Agent: *crouches down*
Hazard: *sits on the floor*
Primal: *lays on the ground*
Ballista:
Ballista: I hate all of you.
Purple: Hi, do you take walk-ins?
The Morgue: What?
Second and Dark:*Playing video games*
Chosen: You guys woke up at 5:30 in the morning just to play games?
Second: *silence*
Dark: *silence*
Chosen, finally figuring it out: ...You two never went to sleep, did you?
Second & Dark in shame: Yeah...
Blue: Why is it that I always lose things as soon as I need them?
Yellow: Actually, it's not that you lose things when you need them. You lose them a while before. It's just that you LOOK for things when you need them.
Blue: Okay yeah thanks Yellow, that's great but WHERE'S THE FUCKING FIRST AID KIT?
Chosen: So I’m the only one around here who can clean up, huh? You can't even lift a finger?
Dark: Do I get to pick the finger?
Green: Who hurt you?
Purple: *snorting* What, do you want a list?
Green: ...Yes, actually.
Dark: *gets set on fire and screams in agony*
Dark: Nah, I’m just kidding. Fire does nothing to me.
Blue: A bicycle is the acoustic version of a motorcycle.
Yellow: What drugs are you on right now?
Blue: Yes.
Chosen: What do you have?
Dark: A KNIFE!
Chosen: NO!
Red: I am darkness. I am an power. I am your worst nightmare. I could kill a man in more ways than you can imagine. I am the night. I am fury, I am a weapon, I am-
Yellow: A doll.
Blue: A cinnamon roll.
Green: A sweetheart.
Red:
Red: ...stop it.
Dark: What is a hero without a villain? Useless.

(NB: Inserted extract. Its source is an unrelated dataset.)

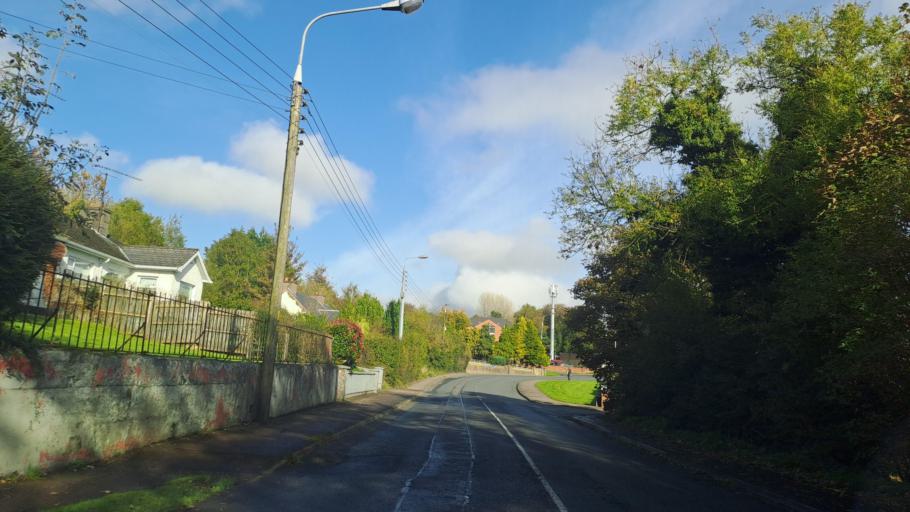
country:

Dark: What is a villain without a hero? Successful.
Second: So... What you're saying here is that we should all be villains?
Dark: Yes.
Red: Do you think different paints have different tastes?
Blue: They do.
Yellow: ...Why did you say that with such certainty?
Second, pointing out Dark's black clothes: Whose funeral is it? Dark, looking around the room: Hmm... Haven't decided yet.